In one contemptuous gesture, all that abundance was being wiped away. The ancestors were treading on the accumulated treasures of the past, blind to the value of those diverse lives lived before theirs. They thought they knew what was real. That confident and terrible belief would only spread with their success. The circle of annihilation would ripple out from Barrastea and swallow all of Teven, if someone didn't stop it.

But it would have to be someone more heroic than Livia. She had done as Lady Ellis had asked — she had led her peers out of their homeland. But after they had arrived here, one of the peers — a youth she barely knew — had come up to Livia and said, his voice quivering with rage, "I guess you've got what you wanted, Kodaly: no more manifolds."

Now, she wandered the edges of a grassy clearing far from Westerhaven, trying to stay unnoticed. It was all she could do to help direct the setting up of tents and tables for the widening flood of Westerhaven refugees; she flinched whenever someone looked her way.

A dozen citizens of the manifold of Oceanus were easing the wounded out of arrears and into the tents.
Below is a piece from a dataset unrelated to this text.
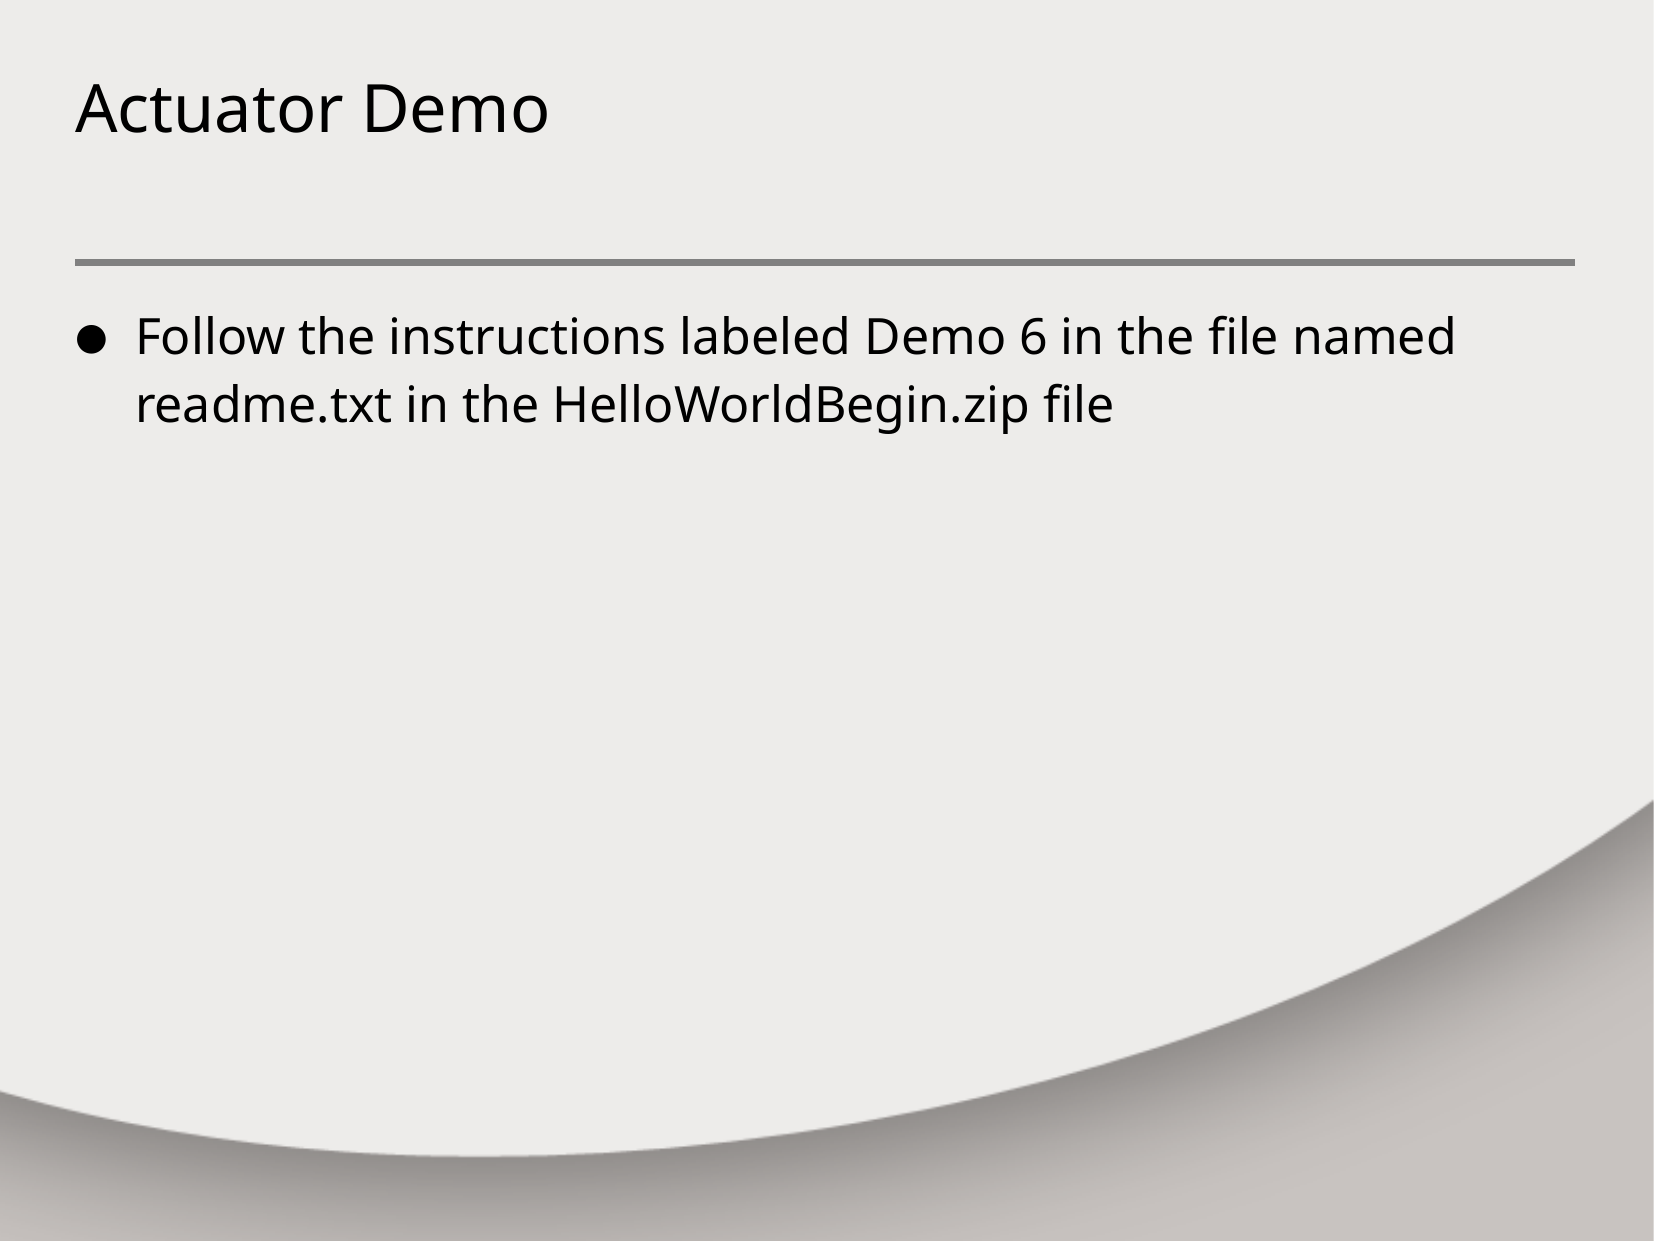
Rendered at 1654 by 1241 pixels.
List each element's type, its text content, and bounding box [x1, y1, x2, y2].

title Actuator Demo [75, 77, 1576, 228]
picture [0, 0, 1654, 1241]
list Follow the instructions labeled Demo 6 in the file named readme.txt in the HelloWorldBegin.zip file [75, 300, 1576, 1164]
All wore their own faces, and there was no aura of authority around them to indicate social rank. Esther Mannus was profoundly disturbed by that little detail; she'd had trouble reaching Oceanus and now clung to Livia's arm or walked about the clearing twisting her black hair in her fingers.

This space where they had landed was a hundred meters up the slope of a forested island; below, the trees ended in a sandy beach that fronted seemingly endless ocean. The slope continued up, and up, its sides converging with perspective until the "hill" became visible as the attachment point of a giant cable. As the eye tracked it and it rose into the air, breaking from the ground below with waterfalls and trailing snapped strands, it became something impossible, a highway stretching all the way to heaven.